Here's a hint: In the late 1990s, the company advertised to consumers in the United Kingdom: "We believe you should be aware of all the facts before making a purchase."
Thinking Whole Foods? Guess again.
The answer is Monsanto, one of the world's largest producers of genetically engineered seeds and herbicides, and one of the top contributors to the No on 522 Committee now trying to defeat the Washington initiative.
In September, the St. Louis-based biochemical giant dropped a single contribution of $4.2 million into the No on 522 Committee's campaign account, after spending $8.1?million last year to help defeat a similar ballot measure in California.
But for a time in the late 1990s, Monsanto touted its support for disclosing genetically modified organisms (GMOs) in foods sold in the U.K., including in separate ads that featured a genetically engineered potato and a strawberry.
"Recently you may have noticed a label appearing on some of the food in your supermarket," one advertisement said. "This is to inform you about the use of biotechnology in food.
"Monsanto fully supports UK food manufacturers and retailers in their introduction of these labels. We believe you should be aware of all the facts before making a purchase."
Tom Helscher, Monsanto's corporate spokesman, said in an email to The Seattle Times last week that such ads didn't support compulsory labeling, but rather "the voluntary effort of retailers to provide information which they believed would be of interest to their customers."
"Labeling was not mandatory in the UK at the time," Helscher said. "Fast forward to 2013 -- Monsanto continues to support the right of retailers and food companies to label their products voluntarily to meet the needs of their customers, but we strongly oppose Initiative 522."

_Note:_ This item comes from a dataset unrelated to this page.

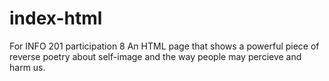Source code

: # index-html
For INFO 201 participation 8
An HTML page that shows a powerful piece of reverse poetry about self-image and the way people may percieve and harm us.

But, according to U.K. health officials, the European Union did, in fact, require some GMO labeling in 1998 and 1999 -- when Helscher said Monsanto's advertisements ran.
"The first EU controls on GM (genetically modified) foods came into force in 1997, as part of a wider framework for regulating 'novel foods,'?" Bradley Smythe, a spokesman for the UK'sFood Standards Agency, said in an email last week.